8 Perceptions of unfairness undermine employee engagement: Perceptions of unfairness or organisational injustice can stifle employee engagement and act as a blocker to performance.
9 Process-heavy organisations are often still insight-light: Overemphasis on backward-looking targets defends existence but doesn’t prove worth. Organisations need to cull data that doesn’t add value and be curious with the remainder to uncover real insight.
10 Leaders don’t always know best about the long-term vision: Effective mechanisms for upwards communication – that filter important signals from the ground from the background noise – can provide real insight and challenge for leaders, and inform longer-term planning.

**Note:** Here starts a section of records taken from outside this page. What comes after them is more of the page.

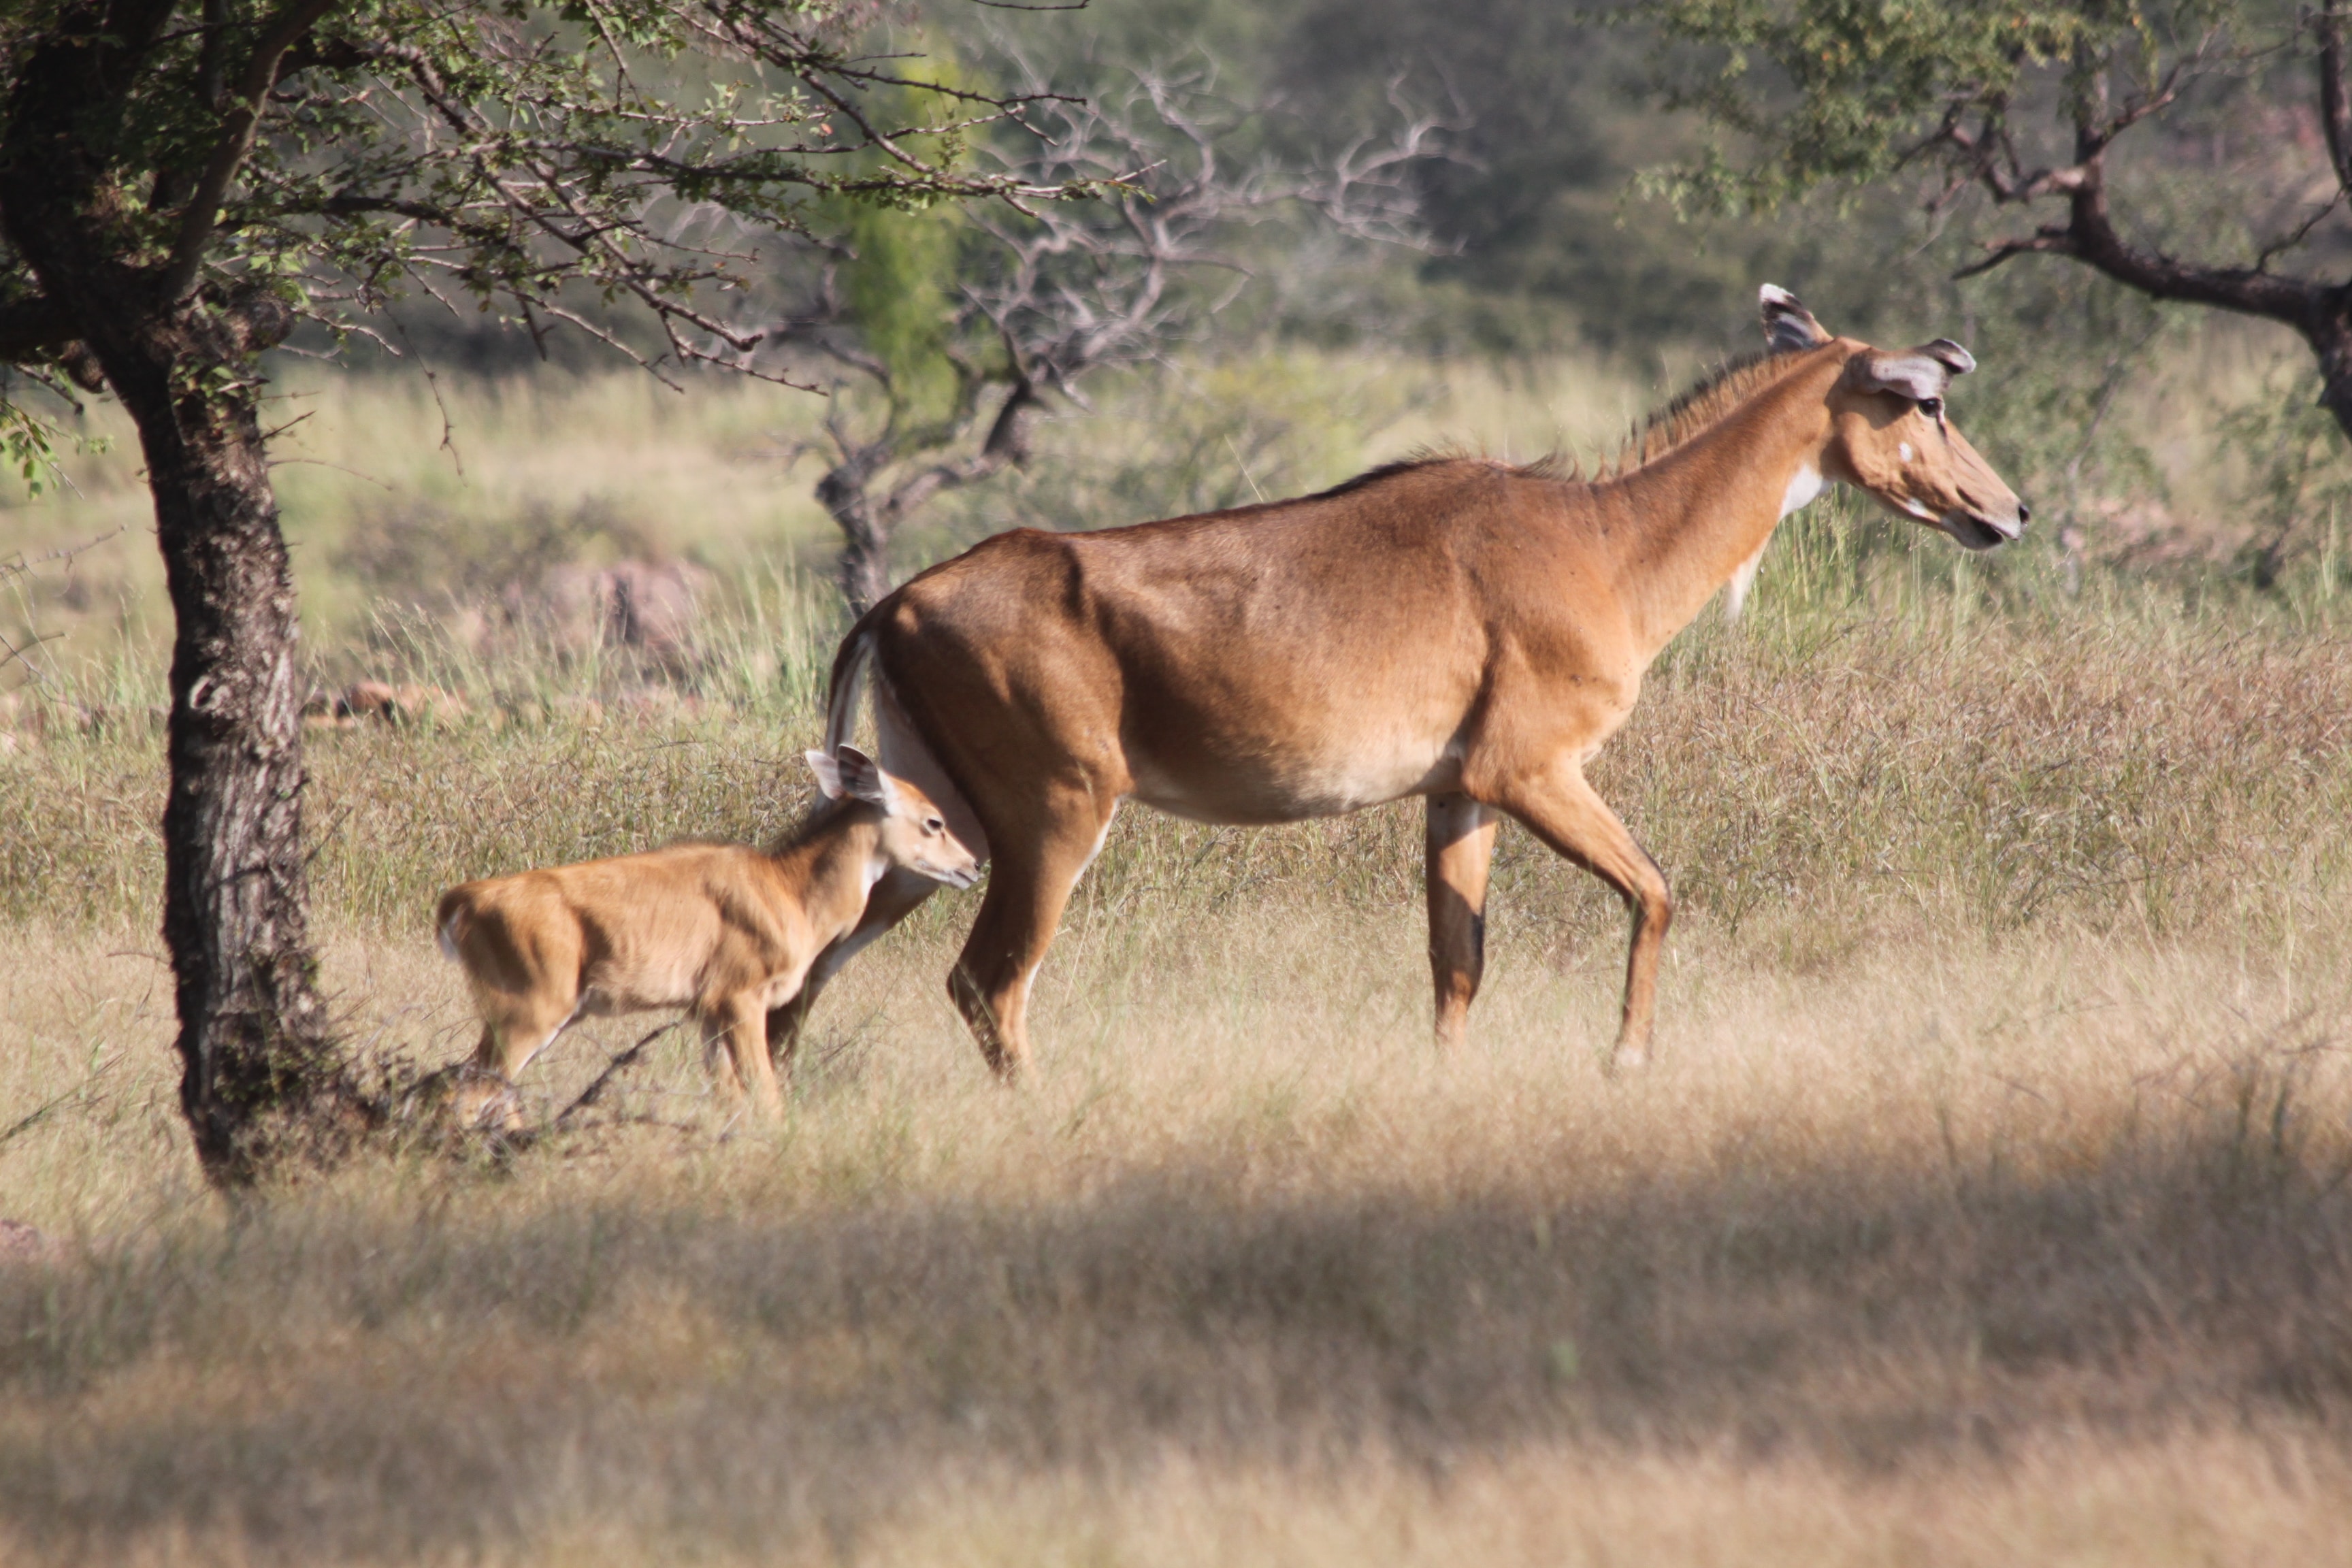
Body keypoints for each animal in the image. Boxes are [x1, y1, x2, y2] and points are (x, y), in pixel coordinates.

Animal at [437, 747, 978, 1128]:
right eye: (934, 821)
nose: (973, 866)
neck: (791, 893)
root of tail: (462, 901)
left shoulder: (705, 1010)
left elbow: (728, 1098)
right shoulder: (740, 995)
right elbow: (766, 1095)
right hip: (530, 1007)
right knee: (469, 1093)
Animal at [785, 285, 2023, 1081]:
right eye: (1925, 403)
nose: (2007, 510)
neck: (1606, 542)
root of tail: (895, 606)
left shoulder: (1455, 793)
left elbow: (1456, 963)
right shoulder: (1531, 768)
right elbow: (1657, 889)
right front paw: (1626, 1059)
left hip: (928, 827)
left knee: (810, 957)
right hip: (1053, 814)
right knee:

Stephanie Bird, Director of HR Capability at the Chartered Institute of Personnel and Development, added:
“These findings complement our other longitudinal flagship programme, Next Generation HR, which is more specifically centred on HR and seeks to draw even more future-focused conclusions. Each highlights the importance of agility, getting the balance right between organisational alignment and flexibility to respond to evolving challenges and the vital role that insight can play. In order to drive consistently strong performance, organisations need to use data, make connections and be curious. Our Shaping the Future report finds consistent evidence of that fact, and translates it into practical advice for anyone seeking to lead or manage.”
*The case study organisations are: Standard Chartered, Big Lottery Fund (BIG), Birmingham City Council, Pfizer (Grange Castle), Xerox and NHS Dumfries and Galloway
Over the next few months the CIPD will be developing practical resources and undertaking further research into specific issues that have emerged from the Shaping the Future programme.